# Quark Crashes When Exporting to PDF



## The Cobra (Jun 10, 2003)

Hello, this is my first time posting here. I hope I have the correct forum. 

I am busy rolling out OSX here and unfort, we have to keep Quark for the time being. We run Quark 4.11 in Classic Mode running on OS 10.2.6. 

When I go to export to PDF within Quark, Quark just gags and stops. It does not bring down the classic enviorment. I have tried to clear out the Quark pref's. The machine is running Adobe Distiller 4 and 5. I have it pointed to 4 b/c some of the out put from 5 does not look good.

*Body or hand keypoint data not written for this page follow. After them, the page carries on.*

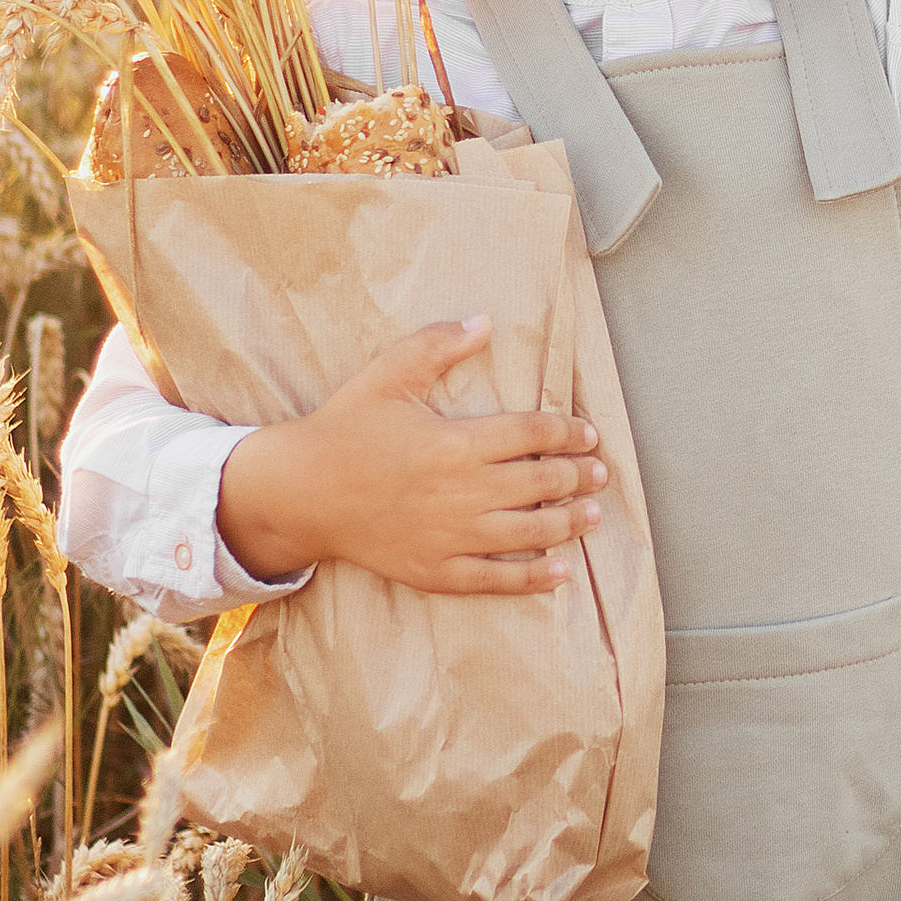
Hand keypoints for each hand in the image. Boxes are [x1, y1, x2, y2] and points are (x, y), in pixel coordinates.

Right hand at [215, 319, 606, 598]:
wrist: (301, 493)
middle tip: (600, 472)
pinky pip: (496, 578)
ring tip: (593, 514)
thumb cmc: (345, 429)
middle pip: (540, 483)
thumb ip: (437, 345)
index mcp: (456, 442)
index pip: (532, 435)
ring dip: (569, 523)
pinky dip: (533, 577)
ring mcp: (452, 536)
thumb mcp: (387, 376)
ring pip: (530, 532)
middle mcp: (463, 492)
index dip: (568, 433)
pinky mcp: (437, 569)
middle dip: (577, 477)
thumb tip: (483, 322)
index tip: (588, 435)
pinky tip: (559, 572)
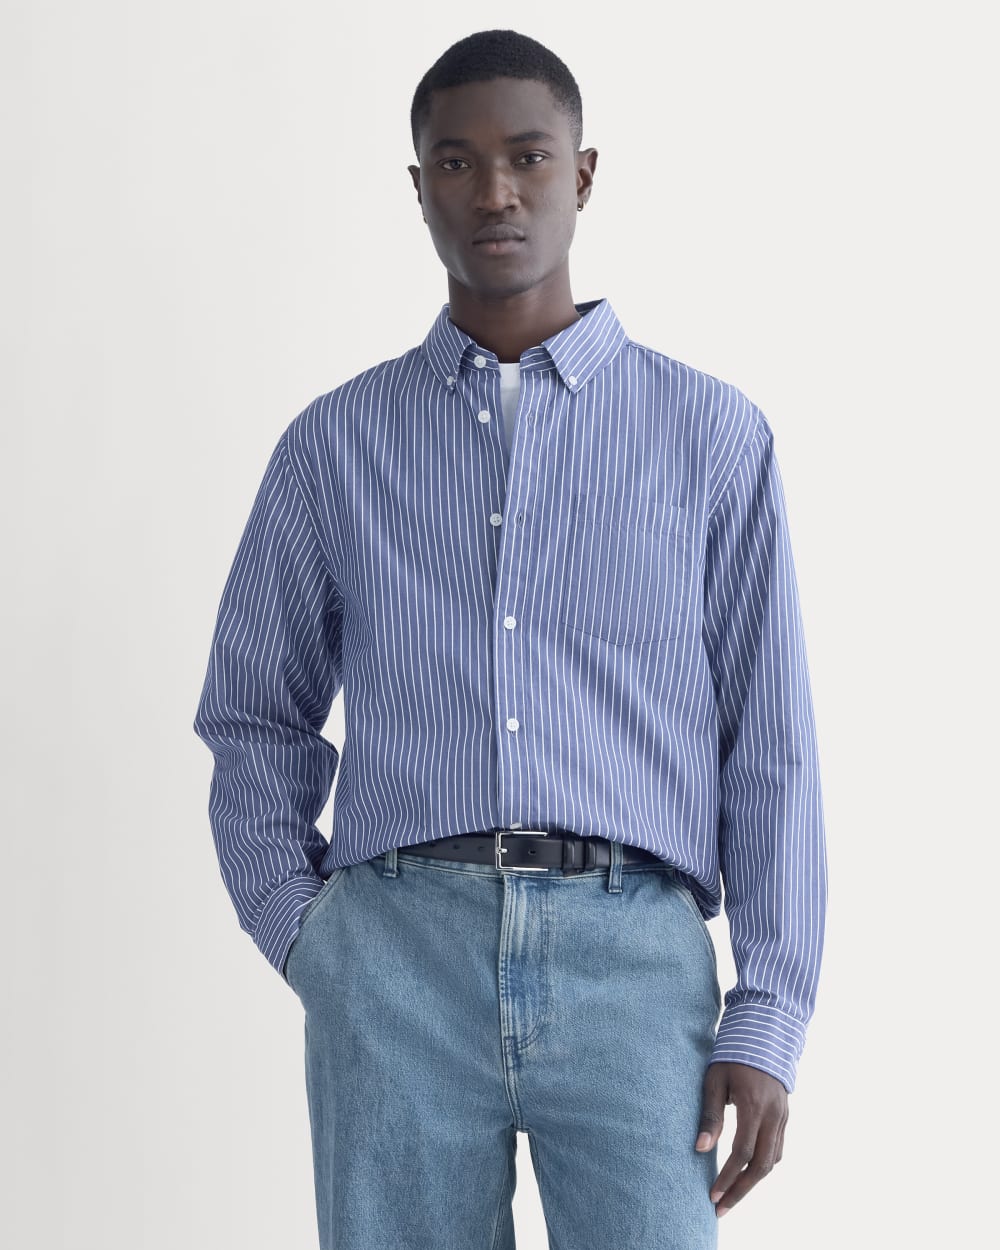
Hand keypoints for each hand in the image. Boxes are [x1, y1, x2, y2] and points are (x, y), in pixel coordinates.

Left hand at [695, 1061, 787, 1217]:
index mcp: (753, 1105)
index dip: (727, 1177)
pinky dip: (763, 1165)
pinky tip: (747, 1173)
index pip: (742, 1152)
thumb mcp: (715, 1079)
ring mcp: (782, 1116)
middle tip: (721, 1208)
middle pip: (761, 1166)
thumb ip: (710, 1114)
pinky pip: (778, 1149)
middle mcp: (772, 1115)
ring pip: (772, 1161)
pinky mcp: (785, 1116)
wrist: (763, 1034)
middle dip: (741, 1191)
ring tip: (732, 1196)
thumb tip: (701, 1148)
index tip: (712, 1194)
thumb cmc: (731, 1055)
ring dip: (753, 1182)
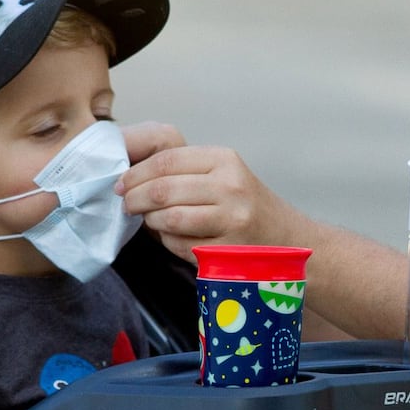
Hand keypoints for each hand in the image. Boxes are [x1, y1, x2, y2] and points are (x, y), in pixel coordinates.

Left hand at [118, 142, 297, 258]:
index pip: (165, 161)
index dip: (135, 173)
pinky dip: (169, 242)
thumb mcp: (223, 175)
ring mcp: (231, 219)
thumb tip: (131, 177)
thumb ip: (183, 171)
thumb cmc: (247, 207)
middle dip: (135, 199)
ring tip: (151, 221)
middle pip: (162, 189)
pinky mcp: (228, 249)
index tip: (121, 184)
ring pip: (168, 218)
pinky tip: (175, 239)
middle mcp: (230, 186)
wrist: (288, 240)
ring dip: (152, 222)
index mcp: (224, 160)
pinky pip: (180, 245)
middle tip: (127, 205)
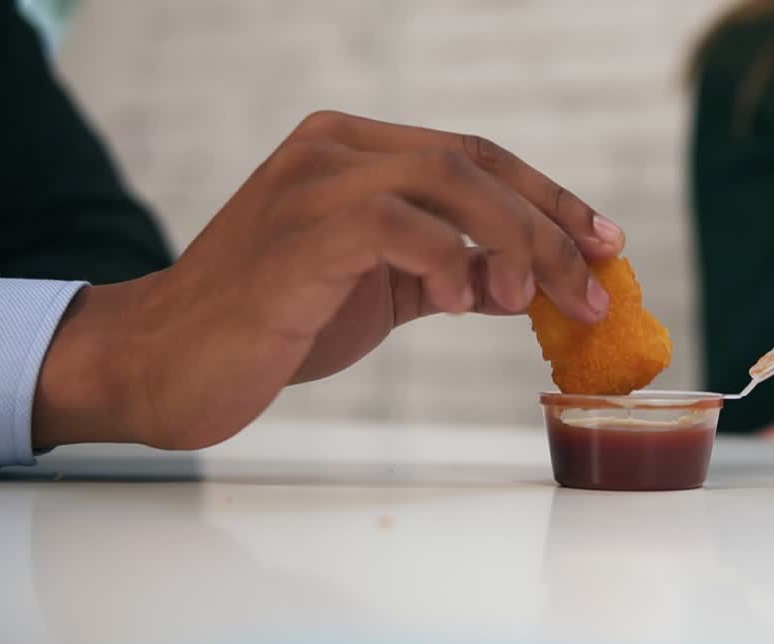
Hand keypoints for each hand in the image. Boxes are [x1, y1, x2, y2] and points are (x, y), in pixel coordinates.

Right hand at [32, 111, 625, 450]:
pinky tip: (459, 302)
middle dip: (550, 227)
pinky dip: (446, 262)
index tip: (605, 243)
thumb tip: (526, 283)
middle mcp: (334, 150)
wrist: (167, 363)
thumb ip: (450, 274)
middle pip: (474, 163)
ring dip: (515, 243)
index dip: (550, 198)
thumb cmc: (274, 323)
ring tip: (541, 300)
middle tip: (593, 291)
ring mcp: (312, 185)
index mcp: (354, 151)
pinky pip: (397, 228)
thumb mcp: (382, 291)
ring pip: (447, 181)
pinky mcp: (297, 235)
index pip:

Maybe someone can help me with this?

Thanks for your time.

Anthony


----------



## bobw (Jun 10, 2003)

I believe Quark 6 for X has just been released.


----------



## toast (Jun 10, 2003)

No it has not been released yet, and anyway that's not a solution in this case.

The problem is your Distiller and/or printer driver.

1) Force rebuild your file
2) Check your printer settings
3) Print to PS and then to PDF, don't use the Export PDF function.

Trash your .joboptions too and rebuild them.


----------



## ex2bot (Jun 11, 2003)

From Mac OS X System & Misc. Software . . . 


Doug


----------



## ex2bot (Jun 11, 2003)

And Welcome to The Cobra. Watch out for the mongoose!

Doug


----------